Segment Start: GIVEN TEXT

Integrating Inverse Trigonometric Functions: How to Solve for 1/(sin^2x)?

[Geekchick]

Homework Statement

25$$\int\frac{1}{sin^{2}x}$$dx

The Attempt at a Solution

I wasn't sure if I could change $$\frac{1}{sin^{2}x}$$ to Csc$$^{2}$$x but when I did I ended up with -25Cotx which when I checked the integral in my calculator and it was wrong. So now I'm lost...

 

[Geekchick]

FYI, the original problem was $$\int\frac{1}{x^{2}\sqrt{25-x^{2}}}$$dx I used trigonometric substitution to get to the problem above.

 

[kbaumen]

Well in an online integral table I found that $$\int \csc^2 ax dx = -\frac{1}{a} \cot ax + C$$ so you should probably come up with $$-\frac{cot(25x)}{25} + C$$.

 

[yyat]

-25Cot(x) is the integral of 25/sin^2(x), you can check it by computing the derivative.

 

[Geekchick]

Well did I go wrong before I got to the sin integral? because when I checked it against the original problem it didn't match.

Segment End: GIVEN TEXT

:: EXERCISE A ::
In the integration thread, what method did Geekchick use to reach the sine integral from the original problem?
:: EXERCISE B ::
Translate this sentence from the integration thread into Spanish: "-25Cot(x) is the integral of 25/sin^2(x), you can check it by computing the derivative."
:: EXERCISE C ::
Reproduce the integration thread starting with "Well in an online" and going on through "it didn't match.", substituting "printed integral table" for "online integral table".
The entries are separate material with no connection to the integration thread.

Segment Start: EXERCISE DATA

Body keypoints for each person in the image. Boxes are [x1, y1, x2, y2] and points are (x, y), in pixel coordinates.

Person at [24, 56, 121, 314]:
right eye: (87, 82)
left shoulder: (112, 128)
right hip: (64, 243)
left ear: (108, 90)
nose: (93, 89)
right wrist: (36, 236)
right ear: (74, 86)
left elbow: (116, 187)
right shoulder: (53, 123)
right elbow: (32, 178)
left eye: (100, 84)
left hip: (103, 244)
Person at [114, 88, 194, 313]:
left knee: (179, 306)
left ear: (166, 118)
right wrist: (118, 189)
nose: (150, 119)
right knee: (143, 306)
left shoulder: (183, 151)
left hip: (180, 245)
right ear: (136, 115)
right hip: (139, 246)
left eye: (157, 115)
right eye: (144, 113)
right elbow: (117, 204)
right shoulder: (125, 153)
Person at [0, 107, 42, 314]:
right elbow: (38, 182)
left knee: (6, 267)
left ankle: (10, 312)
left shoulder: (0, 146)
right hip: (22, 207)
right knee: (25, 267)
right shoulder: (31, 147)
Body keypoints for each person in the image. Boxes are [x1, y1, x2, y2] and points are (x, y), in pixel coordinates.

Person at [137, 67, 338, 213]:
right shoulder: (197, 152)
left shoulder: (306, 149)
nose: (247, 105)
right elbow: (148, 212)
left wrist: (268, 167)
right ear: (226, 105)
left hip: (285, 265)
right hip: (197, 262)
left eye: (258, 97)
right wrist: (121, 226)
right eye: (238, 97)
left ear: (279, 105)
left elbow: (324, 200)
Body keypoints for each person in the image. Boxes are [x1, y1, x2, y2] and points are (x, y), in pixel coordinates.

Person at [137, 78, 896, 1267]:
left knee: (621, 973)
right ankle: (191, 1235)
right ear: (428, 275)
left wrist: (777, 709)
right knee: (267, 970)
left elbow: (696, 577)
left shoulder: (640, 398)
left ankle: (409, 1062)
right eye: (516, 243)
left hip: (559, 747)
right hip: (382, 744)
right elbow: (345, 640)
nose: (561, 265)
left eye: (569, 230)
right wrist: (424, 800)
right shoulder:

Segment End: EXERCISE DATA

:: EXERCISE OUTPUT A ::
Trigonometric substitution.

:: EXERCISE OUTPUT B ::
-25Cot(x) es la integral de 25/sin^2(x); puedes comprobarlo calculando la derivada.

:: EXERCISE OUTPUT C ::
Well in an printed integral table I found that $$\int \csc^2 ax dx = -\frac{1}{a} \cot ax + C$$ so you should probably come up with $$-\frac{cot(25x)}{25} + C$$.

 

[yyat]

-25Cot(x) is the integral of 25/sin^2(x), you can check it by computing the derivative.

 

[Geekchick]

Well did I go wrong before I got to the sin integral? because when I checked it against the original problem it didn't match.